-----Original Message----- From: dovecot <dovecot-bounces@dovecot.org> On Behalf Of Ron Garret Sent: 30 January 2021 17:49 To: Dovecot <dovecot@dovecot.org> Subject: Processing incoming mail efficiently
I’ve asked a related question on this list before but I now have a much better handle on what I’m doing and I realize that I still don’t know the answer, so I’m going to ask this again in a slightly different form.
I’m writing a spam filter, so obviously I need to feed incoming mail to it somehow. The “obvious” way to do this is with a sieve script using the pipe extension. There are two problems with this:
No, that is not obvious, this would imply a dependency on sieve.
- This will always pipe the entire file no matter how big it is. The filter will often not need to process the body of the message,
Yes because your starting point is wrong. Using mailfromd you can process a specific milter state, see envfrom envrcpt etc.
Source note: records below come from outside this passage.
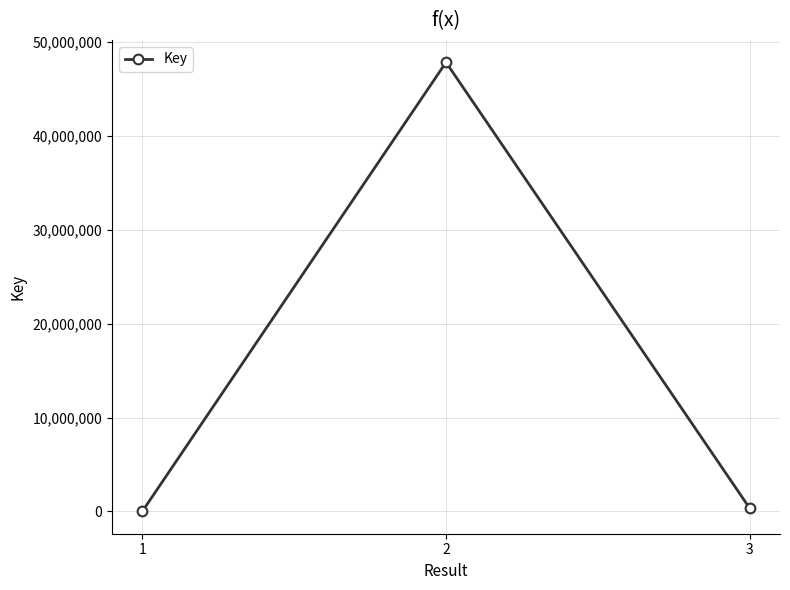

What is the average value?

16067357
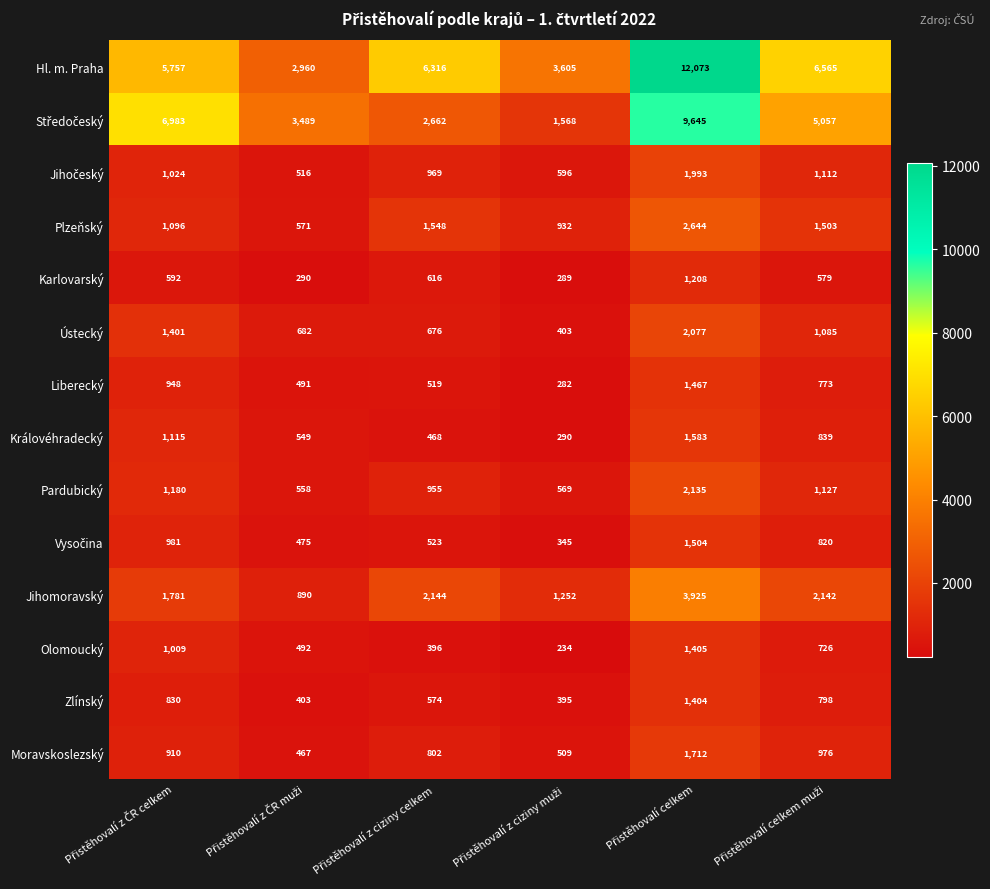

Which series has the largest total across all categories?

Hl. m. Praha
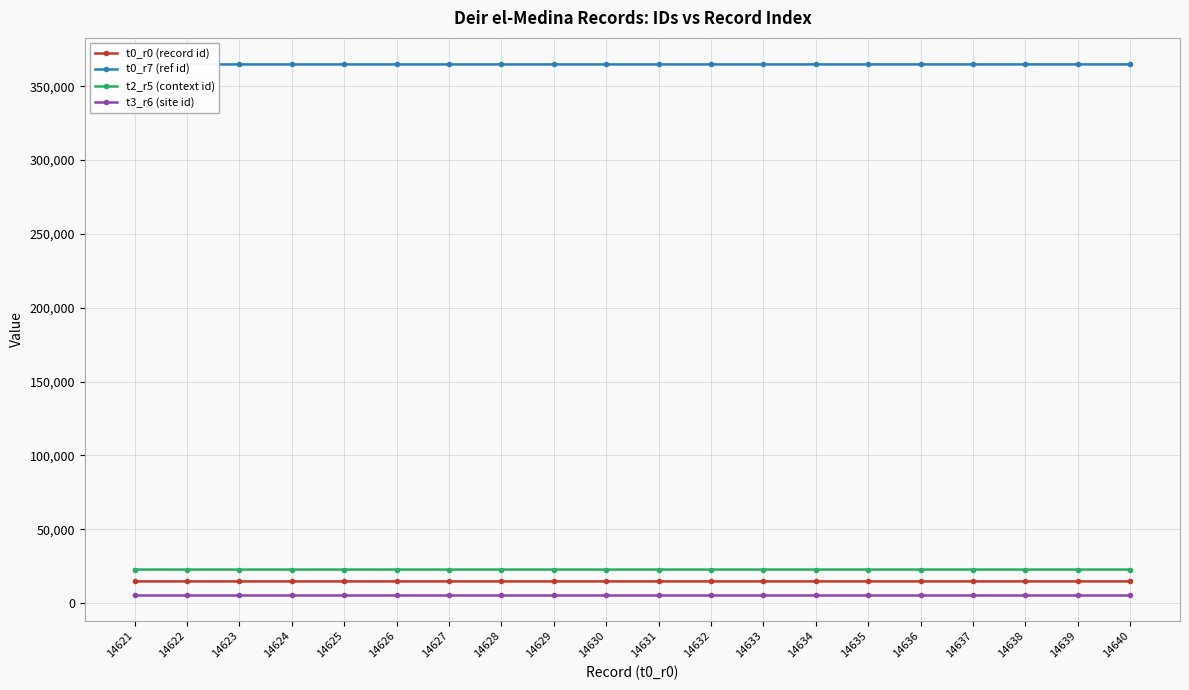

Is this an area chart (filled region under the line)?

No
https://puszcza.gnu.org.ua/software/mailfromd/manual/mailfromd.html#handler-...
only the
headers, or only the first part of a multipart MIME message. Is there any way to allow my filter to open the file in which the message is stored rather than piping it a copy of the message?
- Once the filter has processed the message and decided if it’s spam it still needs to move the message to the appropriate folder (INBOX or Junk). To do this it needs to somehow correlate the *content* of the message that was piped to it with the UID of the message that needs to be moved. One way to do this is to pull out the message-id header and then use doveadm
No, in what ever milter state you are processing. You can add a message header 'This is spam'. And you make just one sieve rule that moves messages on the existance of that specific header.
to find the file containing the message with that message-id, but there are two problems with this. First, not all messages have message-ids. I can work around this by adding my own
First you have crawl, before walking. So learn how to crawl. It does not make sense trying to make something, if you do not know specifics.
message-id to messages that don’t already have them, but this just feel wrong. And second, unless dovecot keeps an index of message-ids (does it?) then this will be horribly inefficient because it will have to essentially grep for the message id every time I want to move a message. So it seems like there has to be a better way, but I can’t think of what that would be.
Start playing with mailfromd. It has scripting language to configure it and all tools(funtions) are available to do whatever you can think of.
https://puszcza.gnu.org.ua/software/mailfromd/manual/mailfromd.html#Filter-S...
I figure this has to be a solved problem because I am obviously not the first person to write a spam filter for dovecot. What is the Right Way to do this?